Pour les forestiers, ce bras de fer politique et économique a pu être synonyme de menaces, de départ forcé, de torture ou encore d’assassinat. Au cours des dix dernières années, 110 forestiers ont été tués et bien d’autres encore blessés dans leur lutte héroïque pour protéger les gorilles des Virunga. Malgré leur maigre salaire (d’un montant moyen de 10 dollars par mois, dépendant uniquement des dons de deux ONG spécialisées dans la sauvegarde de l’environnement), ces forestiers prennent à cœur l’un des métiers les plus dangereux du monde : la protection de la faune et de la flore.
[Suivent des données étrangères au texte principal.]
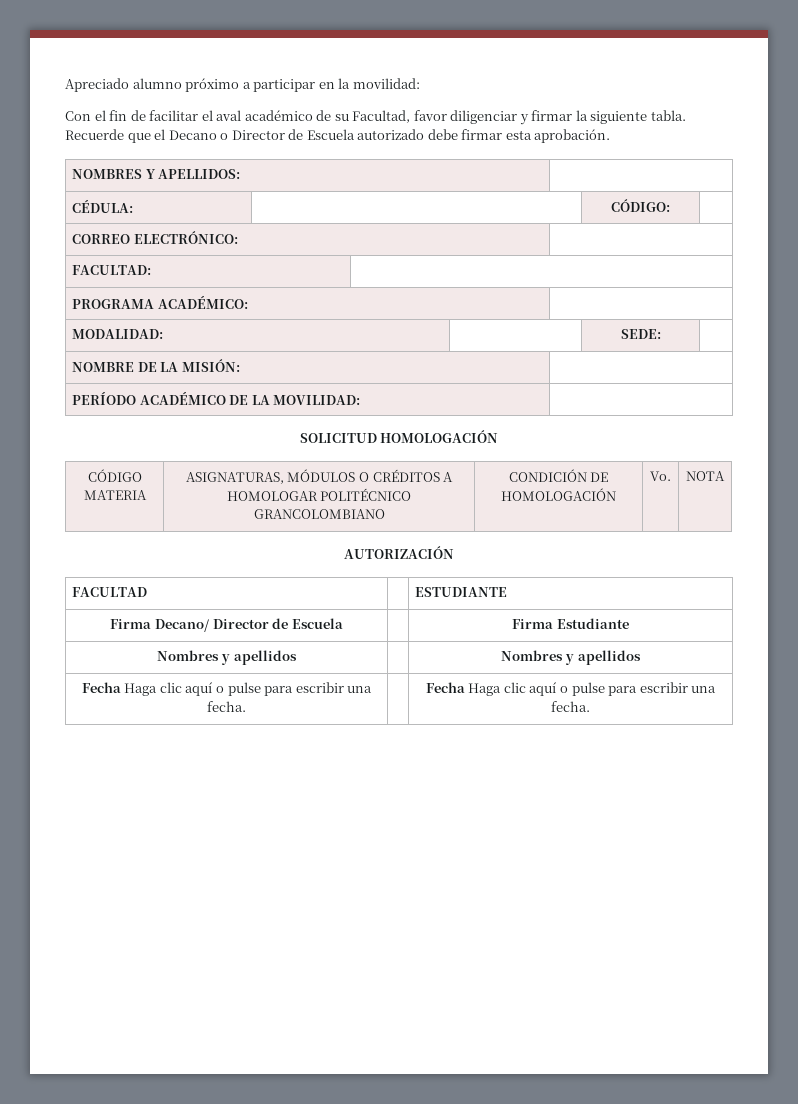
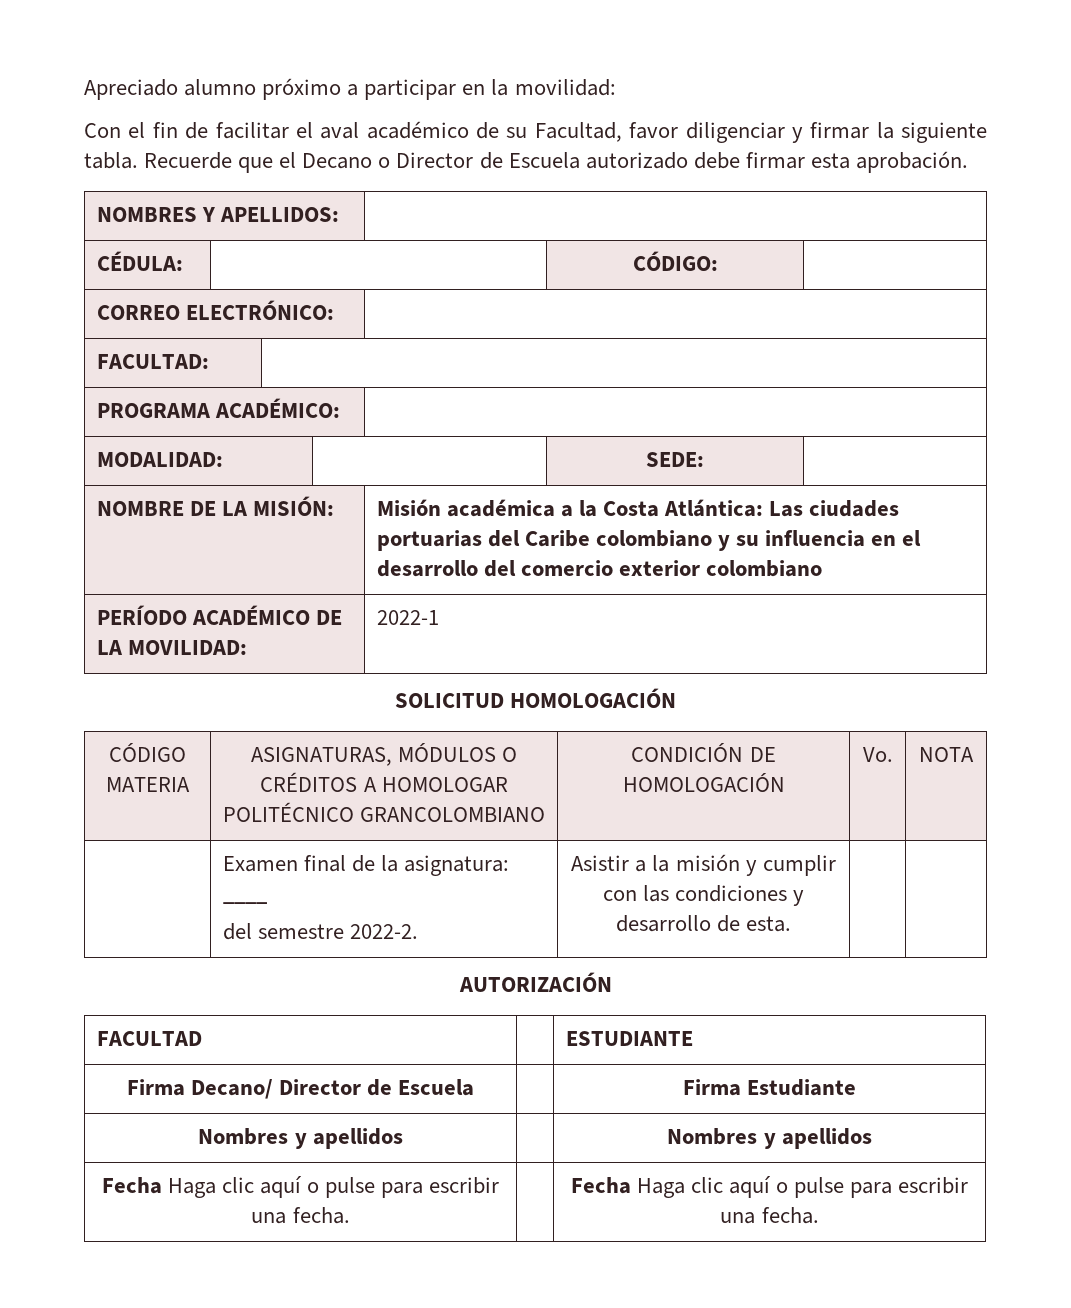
(240, 365) none -> [376,499,900,517] [376,530,922,551] [376,560,822,577] Misión académica a la Costa Atlántica: Las ciudades portuarias del Caribe colombiano y su influencia en el desarrollo del comercio exterior colombiano
(361, 400) none -> [376,610,439,625] 2022-1
(725, 476) none -> [222,855,509,876] [222,901,267,904] [222,923,418,940] [571,854,836,876] [602,885,805,906] [615,915,792,932] // | Examen final de la asignatura: ____ // del semestre 2022-2. | Asistir a la misión y cumplir con las condiciones y desarrollo de esta. | |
Depuis la Seconde guerre mondiale, aucun pays au monde n’a connu un taux de mortalité aussi élevé qu’en RDC : 5, 4 millions de morts liés à la guerre et à ses conséquences, telles que le déplacement, la maladie, la faim et la violence constante des milices. Aujourd’hui, le secteur des Virunga habité par les gorilles est occupé par les forces rebelles du général Laurent Nkunda, Tutsi congolais recherché par la Cour pénale internationale pour crimes de guerre. L’ICCN a été expulsé de ce secteur et n’y a désormais plus accès, sous peine de mort. Le général Nkunda a créé sa propre autorité de protection de l’environnement qui compte notamment dans ses rangs des forestiers novices et des gardiens incapables. Les gorilles encourent un véritable risque, leur survie étant menacée par les maladies humaines, facilement transmissibles à l'espèce animale. Aujourd’hui, les forestiers de l’ICCN luttent contre l’industrie illégale du charbon de bois en mettant en place des barrages routiers et en effectuant des patrouilles dans les territoires rebelles. Ces activités constituent une menace pour l’un des plus grands secteurs d’activité de la région et sont, par conséquent, extrêmement risquées. Les forestiers se déplacent par monts et par vaux, malgré les menaces de mort, la colère toujours plus noire du FDLR et les attaques sur leurs patrouilles. Ils bénéficient du soutien du général de l’armée congolaise en charge de la région mais, tant que le général Laurent Nkunda n’aura pas autorisé l’accès de la zone à l’autorité légitime de protection de l’environnement, la sécurité de nos primates les plus rares et les plus magnifiques ne pourra plus être assurée. Le parc national des Virunga abrite, selon certains, une biodiversité sans pareille. C’est l’avenir de la réserve dans son intégralité, et non pas uniquement l’avenir des gorilles de montagne, qui est en jeu.